Lesser’s Approach to problem solving : Figure out in your imagination (since this is where all music came from) what you want to say, then let the technique be the vehicle of help you share that…not vice versa.
- Lesser is a big fan of “air bowing”, especially pointing out the discrepancies in how students will air bow a passage vs. how they actually execute it on the instrument
Beethoven Sonata A major : Mvt I (not much time left at this point…so the next notes are rather short)
-what does it mean to start a sonata alone?
- discussion of “playing like a sphinx”, how the opening should be like a big question mark, leaving the listener wanting to know more (even though everyone has already heard this sonata many times)
-what is the point of the development?
- feeling of lost, adrift at sea
- look at all the tools the composer uses to return the listener to “home”

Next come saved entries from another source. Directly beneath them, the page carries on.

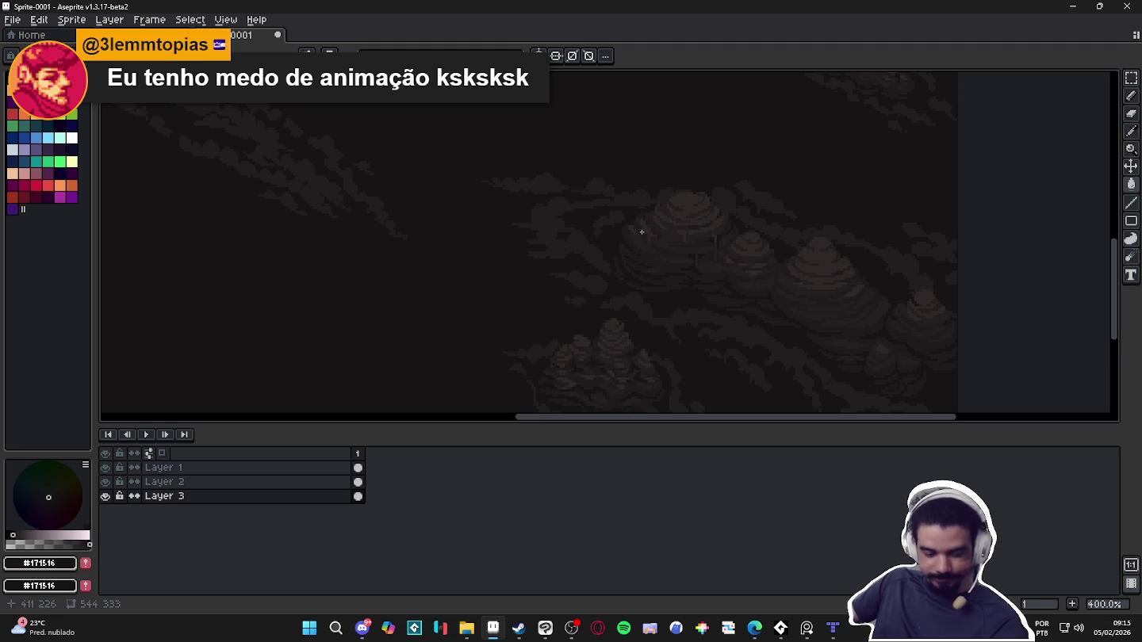
scroll(641, 232, down, 1)
scroll(593, 241, down, 1)
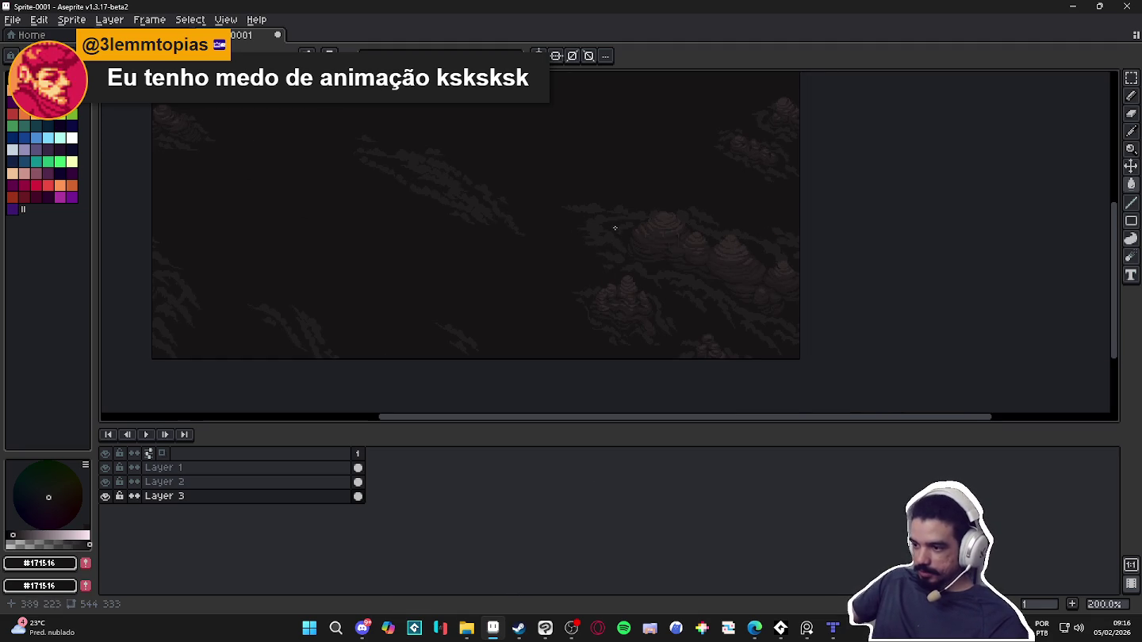
scroll(615, 228, up, 2)
scroll(614, 227, up, 1)
key(Up)
key(Up)
Toggle Layer 1 and Layer 3 visibility on and off to compare their contents
click(106, 467)
click(105, 467)
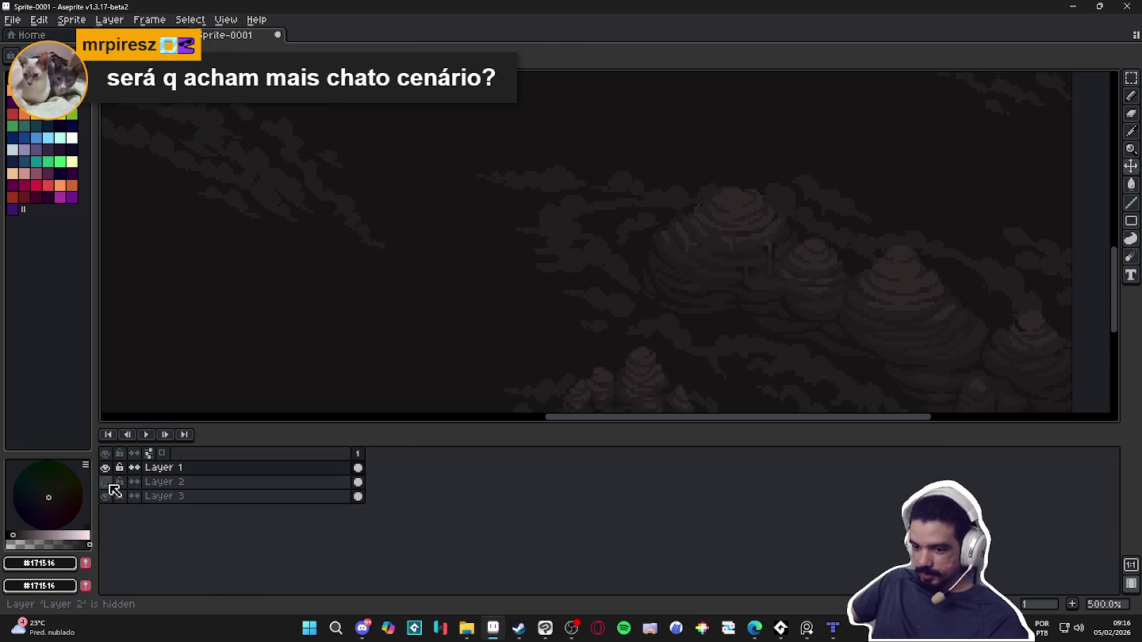
scroll(456, 289, down, 2)
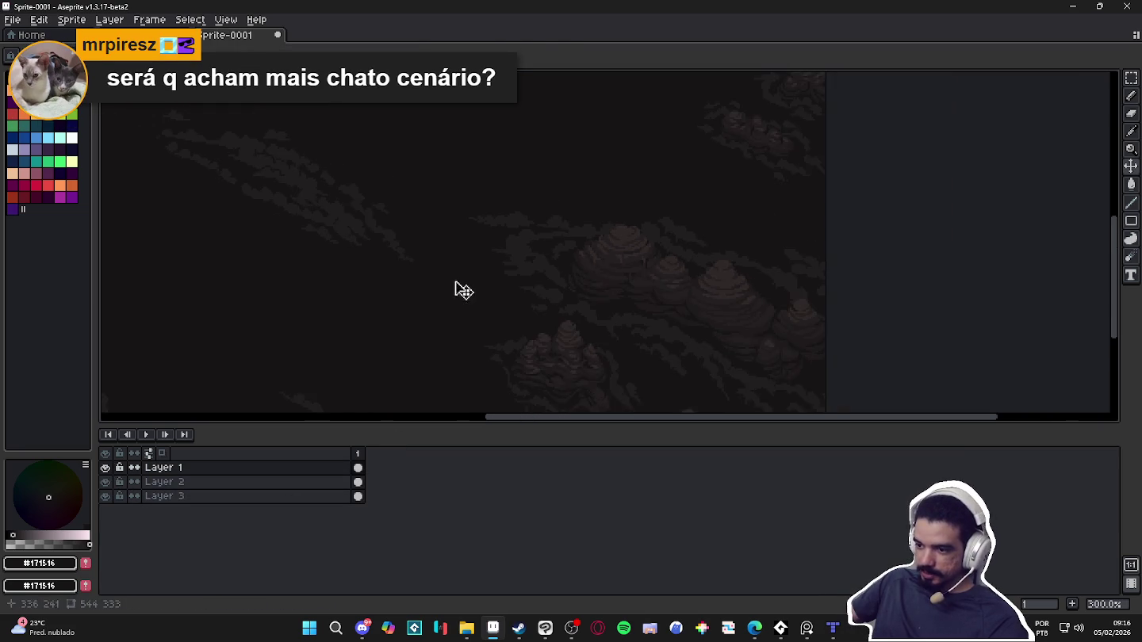
scroll(403, 328, down, 1)
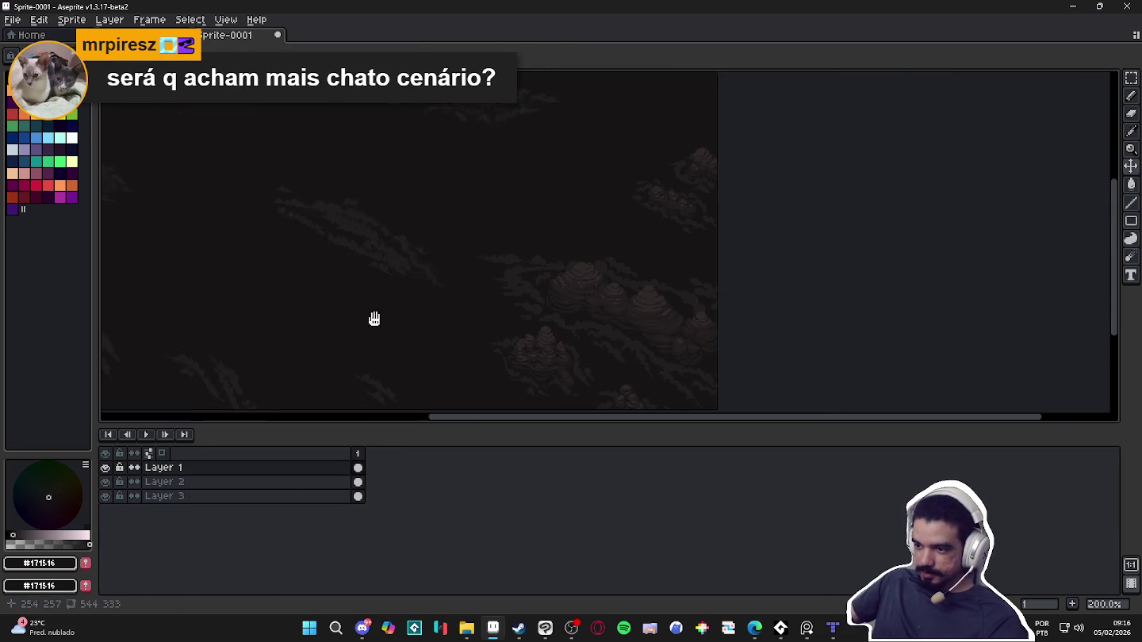
scroll(423, 378, down, 1)
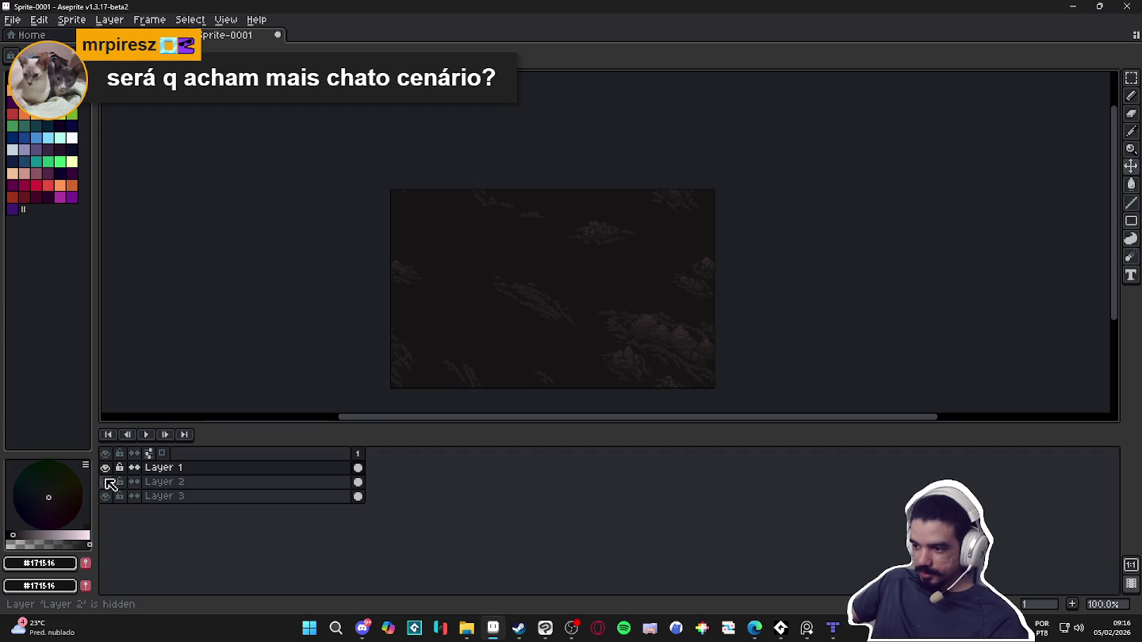
click(105, 496)
click(105, 496)
click(105, 482)
click(105, 482)
click(105, 496)
click(105, 496)
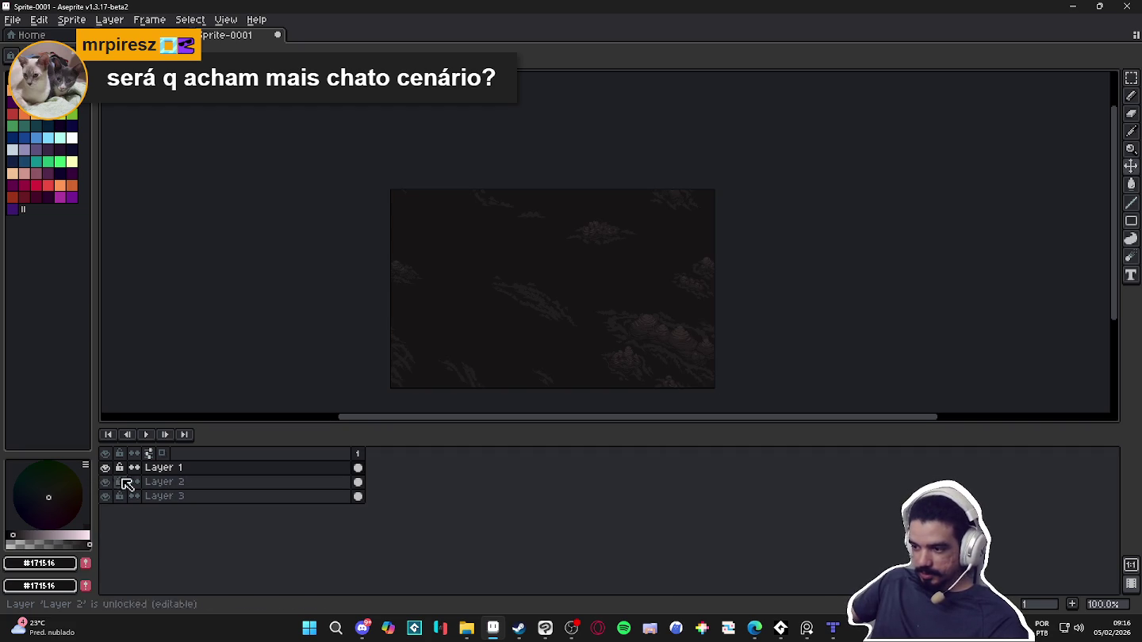
Delete Layer 1 and merge Layer 2 down into Layer 3
right_click(242, 468)
click(269, 524)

- beethoven was a great dramatist…and performances of beethoven should represent this fact. lots of drama
- the below theme in the development (starting on the G#) is a note for note quote from an aria in Bach’s St. John’s Passion
Lesser : Beethoven can be beautiful or ugly…but it should NEVER be ‘pretty.’
It was a great class…and I hope any of you who are learning these pieces or like Lesser find these notes helpful!